Siauw Bwee menarik napas panjang. Ia merasa menyesal terpaksa harus mengeluarkan kata-kata menyinggung hati supeknya yang baik itu, sungguhpun ia yakin bahwa supeknya yang bijaksana tidak merasa tersinggung dan dapat melihat kenyataan bahwa kalau supeknya ikut bersama dia mencari suhengnya, keadaan tidak akan menguntungkan mereka. Maka dia pun melanjutkan perjalanannya memasuki kota besar Siang-tan, mencari-cari rumah penginapan.

Rumah penginapan Sin-lok adalah sebuah rumah penginapan yang cukup besar, bahkan mempunyai rumah makan sendiri di sampingnya. Melihat rumah penginapan ini, Siauw Bwee menghampiri pintu dan bermaksud hendak menyewa kamar di situ. Akan tetapi, tiba-tiba ia menghentikan langkahnya ketika ada suara orang berseru,

"Heii, Nona! Tunggu dulu!"

Ia menoleh dan kiranya yang menegurnya adalah seorang perwira pengawal yang memimpin pasukan pengawal sebanyak dua belas orang, agaknya mereka ini bertugas meronda di kota yang sudah bersiap-siap menghadapi penyerbuan musuh dan yang kini melakukan penjagaan dan perondaan ketat setelah kemarin terjadi keributan yang ditimbulkan oleh Maya dan para pembantunya, terutama sekali pemberontakan beberapa orang pengemis yang berhasil dihasut oleh Kwa-huciang.

"Mau apa engkau menahan aku?"

Siauw Bwee sudah bangkit lagi kemarahannya melihat perwira itu dan semua anak buahnya memandang kepadanya sambil tersenyum-senyum.

Perwira itu meraba gagang pedangnya dan berkata,
"Harap Nona tidak melawan. Aku menangkap Nona dan harap suka ikut ke kantor untuk diperiksa."

"Apa salahku? Mengapa aku ditangkap dan diperiksa, untuk apa?"

Siauw Bwee membentak, tidak mempedulikan wajah beberapa orang yang sudah datang untuk menonton dan kini mereka memandang kepada Siauw Bwee dengan muka khawatir menyaksikan sikap gadis itu yang galak dan berani melawan pasukan pengawal.

"Kalau aku tidak salah lihat, aku pernah melihat Nona di Sian-yang. Kalau benar dugaanku, Nona adalah seorang mata-mata, kalau aku salah lihat, setelah diperiksa oleh komandan kami, Nona tentu akan dibebaskan, disertai maaf kami."

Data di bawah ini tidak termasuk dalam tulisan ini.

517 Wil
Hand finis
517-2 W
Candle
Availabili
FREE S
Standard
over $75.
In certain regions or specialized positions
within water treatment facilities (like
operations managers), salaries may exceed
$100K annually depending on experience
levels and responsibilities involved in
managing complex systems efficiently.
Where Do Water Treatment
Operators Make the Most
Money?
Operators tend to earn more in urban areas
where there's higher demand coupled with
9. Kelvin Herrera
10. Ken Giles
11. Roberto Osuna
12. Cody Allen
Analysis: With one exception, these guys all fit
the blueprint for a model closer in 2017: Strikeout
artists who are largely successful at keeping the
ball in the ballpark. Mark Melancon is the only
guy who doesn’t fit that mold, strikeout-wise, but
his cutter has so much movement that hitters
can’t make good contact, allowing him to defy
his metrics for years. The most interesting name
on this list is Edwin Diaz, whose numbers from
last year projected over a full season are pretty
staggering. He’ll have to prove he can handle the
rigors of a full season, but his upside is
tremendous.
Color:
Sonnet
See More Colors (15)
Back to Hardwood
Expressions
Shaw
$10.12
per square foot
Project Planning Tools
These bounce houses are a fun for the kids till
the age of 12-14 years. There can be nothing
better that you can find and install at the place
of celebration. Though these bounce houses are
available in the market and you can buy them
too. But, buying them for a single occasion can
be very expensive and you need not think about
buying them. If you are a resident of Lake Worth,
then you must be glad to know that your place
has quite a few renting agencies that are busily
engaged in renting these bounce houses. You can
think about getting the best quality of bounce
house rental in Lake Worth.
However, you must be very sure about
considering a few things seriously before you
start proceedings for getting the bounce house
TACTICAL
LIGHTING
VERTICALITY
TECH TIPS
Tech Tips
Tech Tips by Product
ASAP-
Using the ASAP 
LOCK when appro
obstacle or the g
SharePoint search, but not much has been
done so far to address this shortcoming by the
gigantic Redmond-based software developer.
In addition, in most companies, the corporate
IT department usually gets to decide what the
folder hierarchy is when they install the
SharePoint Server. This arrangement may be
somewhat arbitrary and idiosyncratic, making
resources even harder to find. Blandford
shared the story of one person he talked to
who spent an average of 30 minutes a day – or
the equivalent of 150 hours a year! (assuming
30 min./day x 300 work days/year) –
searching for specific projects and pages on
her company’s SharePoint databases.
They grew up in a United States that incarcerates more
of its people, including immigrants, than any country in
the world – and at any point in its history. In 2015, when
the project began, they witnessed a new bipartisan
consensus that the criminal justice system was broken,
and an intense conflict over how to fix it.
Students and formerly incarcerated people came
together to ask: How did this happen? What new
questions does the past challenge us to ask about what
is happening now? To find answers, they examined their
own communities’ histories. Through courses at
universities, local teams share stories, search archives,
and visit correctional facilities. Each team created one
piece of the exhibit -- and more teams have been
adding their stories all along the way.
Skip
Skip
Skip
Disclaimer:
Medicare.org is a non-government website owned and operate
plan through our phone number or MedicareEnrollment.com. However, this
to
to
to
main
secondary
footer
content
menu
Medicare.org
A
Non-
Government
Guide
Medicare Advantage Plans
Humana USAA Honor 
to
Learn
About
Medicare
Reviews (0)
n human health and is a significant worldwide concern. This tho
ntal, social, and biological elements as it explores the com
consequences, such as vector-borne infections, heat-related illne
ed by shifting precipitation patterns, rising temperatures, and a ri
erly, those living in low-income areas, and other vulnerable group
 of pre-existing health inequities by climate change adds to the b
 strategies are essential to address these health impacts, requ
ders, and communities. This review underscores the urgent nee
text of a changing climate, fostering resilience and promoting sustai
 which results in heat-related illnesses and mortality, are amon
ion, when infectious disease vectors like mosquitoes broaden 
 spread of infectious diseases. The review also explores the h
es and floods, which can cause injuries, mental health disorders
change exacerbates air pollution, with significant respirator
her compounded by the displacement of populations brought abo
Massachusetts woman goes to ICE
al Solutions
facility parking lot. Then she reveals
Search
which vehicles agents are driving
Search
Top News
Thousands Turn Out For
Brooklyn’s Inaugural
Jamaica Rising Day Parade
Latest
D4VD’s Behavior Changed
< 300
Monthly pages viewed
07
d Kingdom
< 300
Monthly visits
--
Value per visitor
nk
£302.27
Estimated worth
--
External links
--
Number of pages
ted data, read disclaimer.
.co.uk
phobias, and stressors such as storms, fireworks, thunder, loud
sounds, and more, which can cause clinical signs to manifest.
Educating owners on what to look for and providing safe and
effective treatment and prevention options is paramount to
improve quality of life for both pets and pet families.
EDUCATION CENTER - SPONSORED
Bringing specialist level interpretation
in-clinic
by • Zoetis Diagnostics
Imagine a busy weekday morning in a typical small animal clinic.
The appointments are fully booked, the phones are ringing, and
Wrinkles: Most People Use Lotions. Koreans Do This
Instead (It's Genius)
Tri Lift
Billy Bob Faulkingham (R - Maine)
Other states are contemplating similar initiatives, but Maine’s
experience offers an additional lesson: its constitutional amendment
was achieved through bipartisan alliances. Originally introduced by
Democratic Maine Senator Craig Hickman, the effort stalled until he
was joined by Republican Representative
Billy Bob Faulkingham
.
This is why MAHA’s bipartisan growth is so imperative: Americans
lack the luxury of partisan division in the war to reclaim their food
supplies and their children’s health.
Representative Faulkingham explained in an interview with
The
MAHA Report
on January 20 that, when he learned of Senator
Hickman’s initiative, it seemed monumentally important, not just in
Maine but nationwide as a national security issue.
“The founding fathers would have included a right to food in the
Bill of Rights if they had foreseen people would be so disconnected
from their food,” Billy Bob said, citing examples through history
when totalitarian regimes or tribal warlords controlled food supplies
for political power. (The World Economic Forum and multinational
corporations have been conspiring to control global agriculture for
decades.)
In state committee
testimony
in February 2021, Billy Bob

"Gila! Aku tidak mau ditangkap, tidak mau diperiksa. Aku seorang pengungsi, apakah kalian ini bisanya hanya mengganggu wanita saja, sedangkan kalau musuh datang kalian lari terbirit-birit? Memalukan sekali!"

Muka Si Perwira menjadi merah.
"Nona, kalau engkau melawan, hal itu hanya menunjukkan bahwa Nona adalah seorang musuh. Kami hanya melakukan tugas, mengapa Nona hendak menggunakan kekerasan?"

"Siapa yang menggunakan kekerasan? Siapa yang memulai dengan pertentangan ini? Aku tidak ada urusan dengan kalian, sudahlah, jangan mengganggu!"